A homossexualidade também será uma questão-chave. Até recentemente, as lésbicas tinham sido minorias ou secundárias na mídia, e raramente tiveram tanta relevância. Em Orange is the New Black, a maioria das reclusas são lésbicas e algumas, que não o são, já experimentaram alguma relação lésbica ou sucumbiram devido ao seu encarceramento.
Temos também Sophia, um reclusa transexual interpretada pela atriz e ativista e afro-americana Laverne Cox. Esta personagem também tem um passado: antes de dar o passo e assumir o seu verdadeiro eu, era um homem casado e pai de um filho. Como curiosidade, o ator que interpretou Sophia antes de sua transição foi o irmão gêmeo da atriz.
Explora problemas de abuso de substâncias e o faz de uma forma muito difícil através da personagem de Tricia, uma jovem que vivia nas ruas e roubava para sobreviver, era viciada em substâncias e acabou na prisão.

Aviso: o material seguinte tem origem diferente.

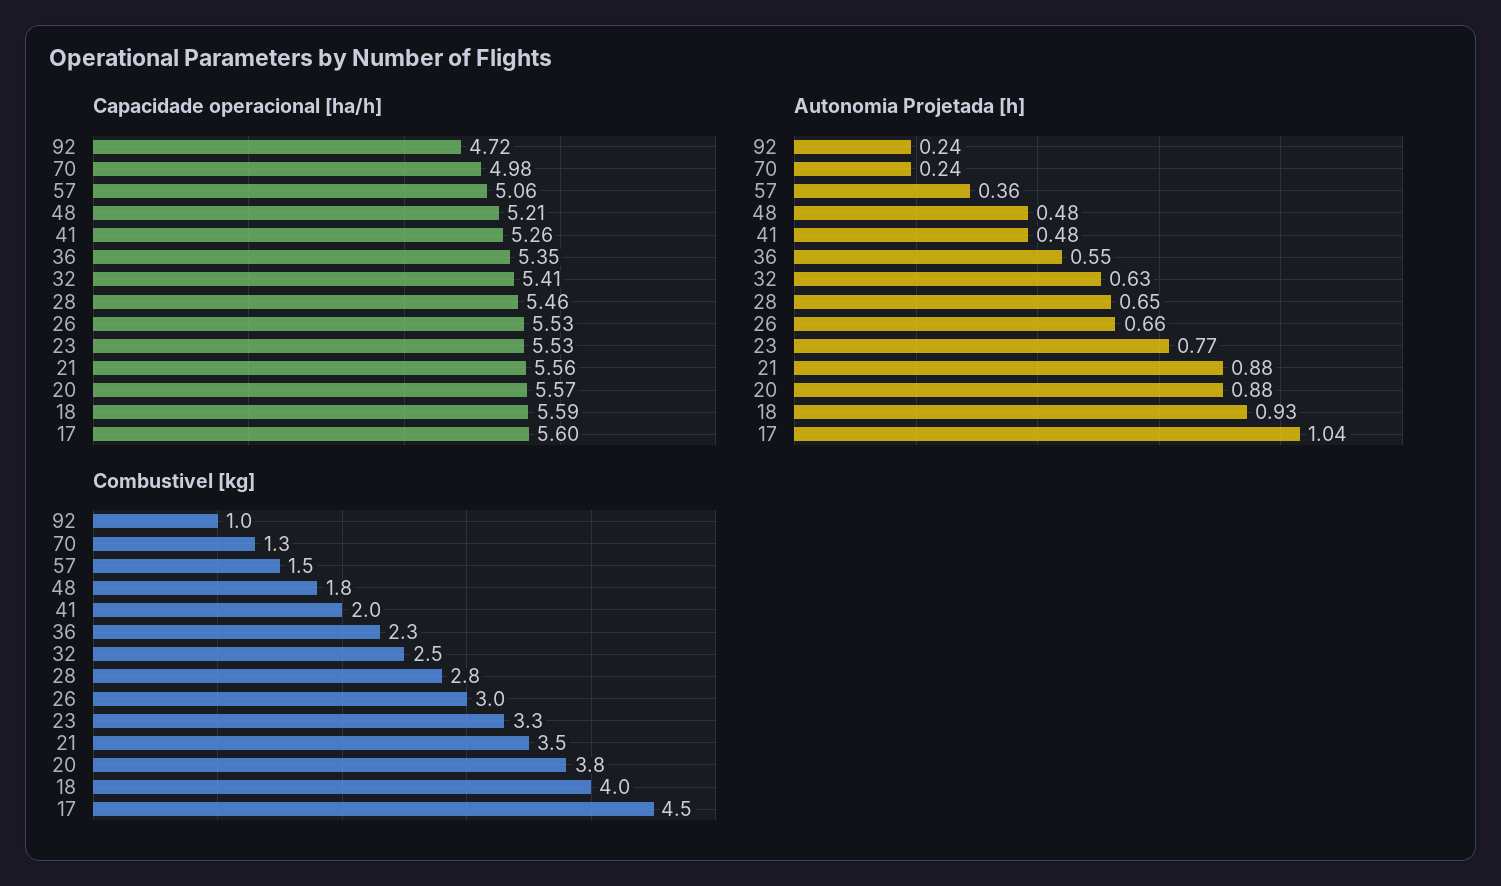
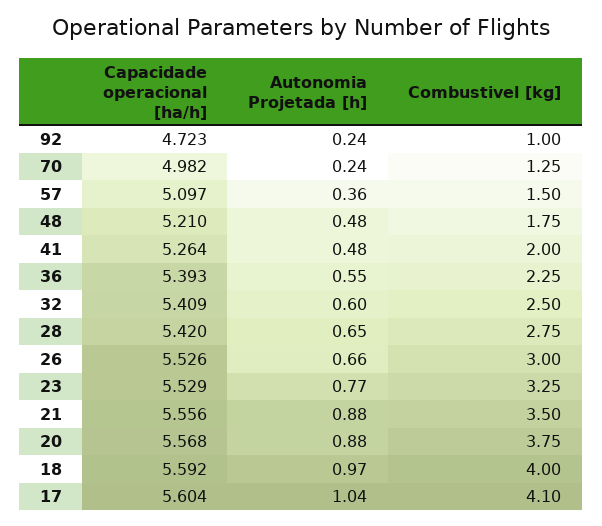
  {
    "Capacidade operacional [ha/h]": {
      "92": 4.723,
      "70": 4.982,
-     "57": 5.06,
+     "57": 5.097,
      "48": 5.21,
      "41": 5.264,
-     "36": 5.35,
+     "36": 5.393,
      "32": 5.409,
-     "28": 5.46,
+     "28": 5.42,
      "26": 5.526,
      "23": 5.529,
      "21": 5.556,
      "20": 5.568,
      "18": 5.592,
      "17": 5.604
    },
    "Autonomia Projetada [h]": {
      "92": 0.24,
      "70": 0.24,
      "57": 0.36,
      "48": 0.48,
      "41": 0.48,
      "36": 0.55,
-     "32": 0.63,
+     "32": 0.6,
      "28": 0.65,
      "26": 0.66,
      "23": 0.77,
      "21": 0.88,
      "20": 0.88,
-     "18": 0.93,
+     "18": 0.97,
      "17": 1.04
    },
    "Combustivel [kg]": {
      "92": 1,
      "70": 1.25,
      "57": 1.5,
      "48": 1.75,
      "41": 2,
      "36": 2.25,
      "32": 2.5,
      "28": 2.75,
      "26": 3,
      "23": 3.25,
      "21": 3.5,
      "20": 3.75,
      "18": 4,
-     "17": 4.5
+     "17": 4.1
    }
  }

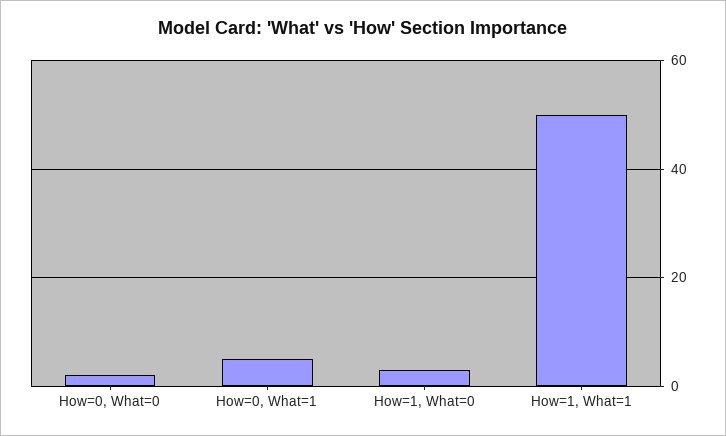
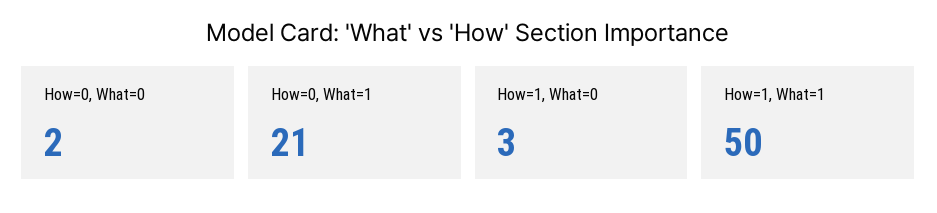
  {
    "How=0, What=0": 2,
-   "How=0, What=1": 5,
+   "How=0, What=1": 21,
    "How=1, What=0": 3,
    "How=1, What=1": 50
  }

As reclusas de terceira idade também têm seu grupo, incluindo uma freira. Os personagens asiáticos são minoria, mas também têm uma presença. Todas se encaixam e são importantes em Orange is the New Black.
É uma série que projeta uma outra visão para as prisões de mulheres, é uma série cujo elenco é majoritariamente feminino, muitos roteiristas são mulheres (mesmo Jodie Foster chegou a dirigir um episódio) e mostra a multiplicidade de histórias dessas reclusas.
Barreiras linguísticas, racismo, homofobia, machismo, violência, tudo aparece no cruzar de caminhos do qual somos testemunhas ao longo dos capítulos. Já não as vemos como pessoas distantes, que têm pouco ou nada a ver conosco, mas como pessoas normais, como qualquer um de nós. Tudo isso em uma sociedade cada dia mais heterogênea e aberta, onde como cidadãos, temos a responsabilidade de continuar lutando pela igualdade.
“Eu me arriscaria a pensar que o anônimo, que escreveu tantos poemas sem assiná-los, era muitas vezes uma mulher”.